Russia's government is set to limit state purchasing of pharmaceuticals from overseas, following the country's accession to the World Trade Organisation (WTO), according to local reports.

Russia become the WTO's 156th member on August 18, 2012, its accession taking place after 18 years of negotiations.

Proposals to protect and boost the domestic drug industry which have recently been put forward by the Ministries of Economic Development and of Trade and Industry would prohibit state drug-buying tenders from being filled by overseas suppliers if two or more officially-recognised alternatives were being produced by domestic manufacturers.

Supplies for state tenders could still however be purchased from drugmakers in Belarus, says the report, which appeared in Russia's Vedomosti business daily.

Two years ago, Russia's President Vladimir Putin had pledged just under 130 billion rubles in federal funding for the development of the domestic pharmaceuticals and medical products sectors by 2020. He set a goal for the drug industry to be producing 90% of Russia's essential medicines by 2020, and for its exports to have increased eightfold over the period.

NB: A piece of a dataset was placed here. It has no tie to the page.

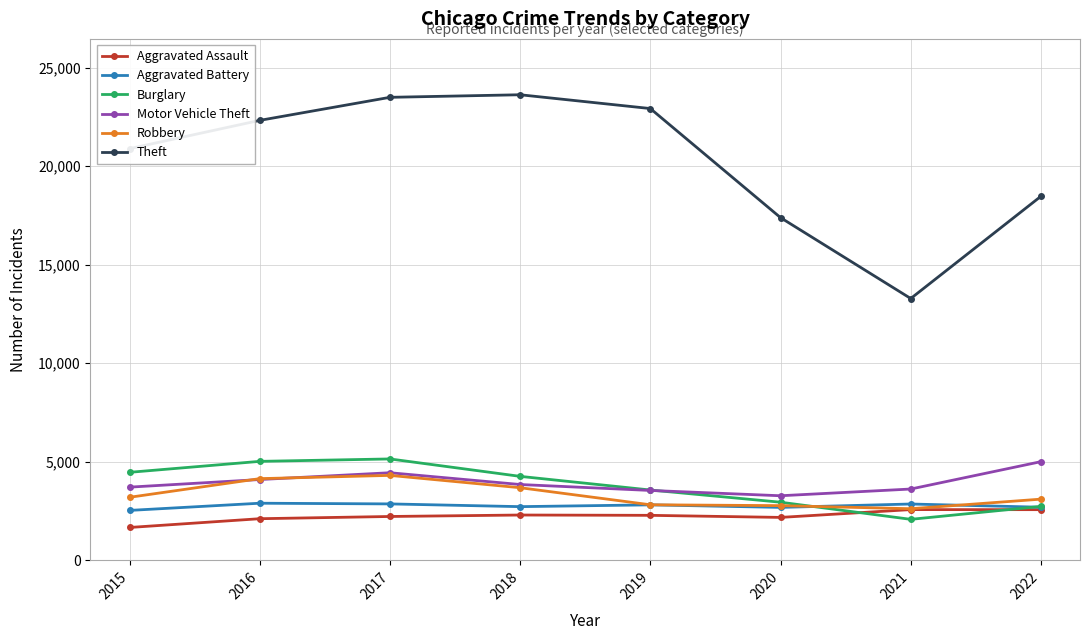

What is the highest value of the Theft series?

23627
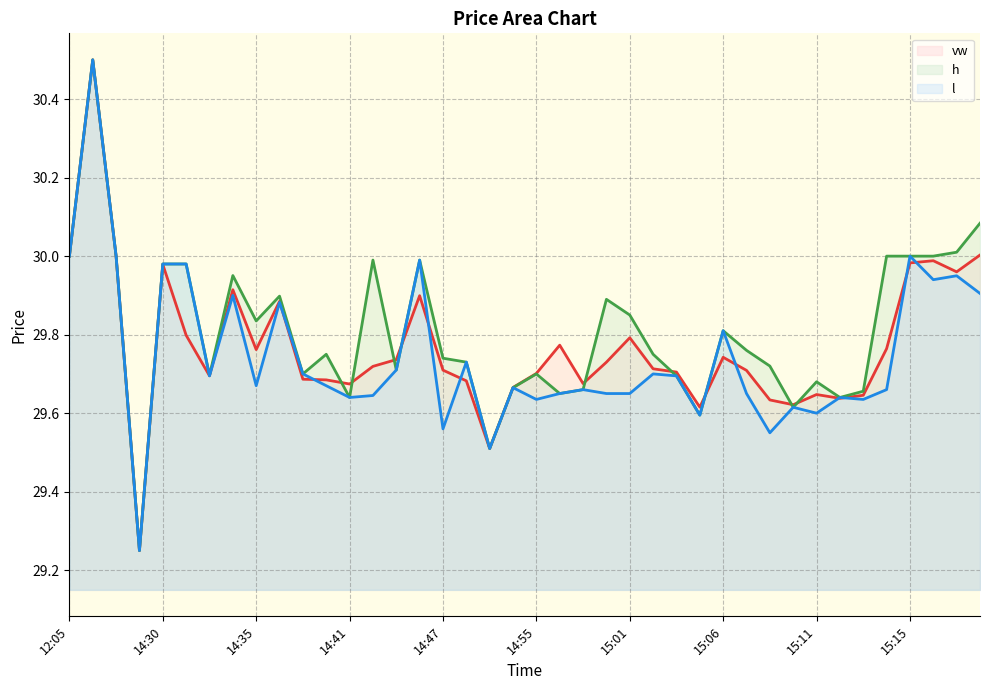

Is it true that l line equals 40.2 at 30?

False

More recently, Pres Putin had stated that 90% of medicines which are deemed to be "strategically important" should be produced in the country by 2018.

However, foreign-made drugs currently account for around 85% of Russian state tenders for medicines, and in 2011 93% of the most expensive medicines purchased by the state were imports, Vedomosti reports. Moreover, imports account for 70% of medicines used in Russian hospitals, and the percentage is higher than that in other areas of the healthcare sector, it adds.

- The Russian pharmaceutical market represents about 3.6% of the European pharmaceutical industry. The domestic production sector is growing, having increased by 17.5% in 2009, and by 2014 it is expected to be worth $10.7 billion, according to a recent report from Research and Markets.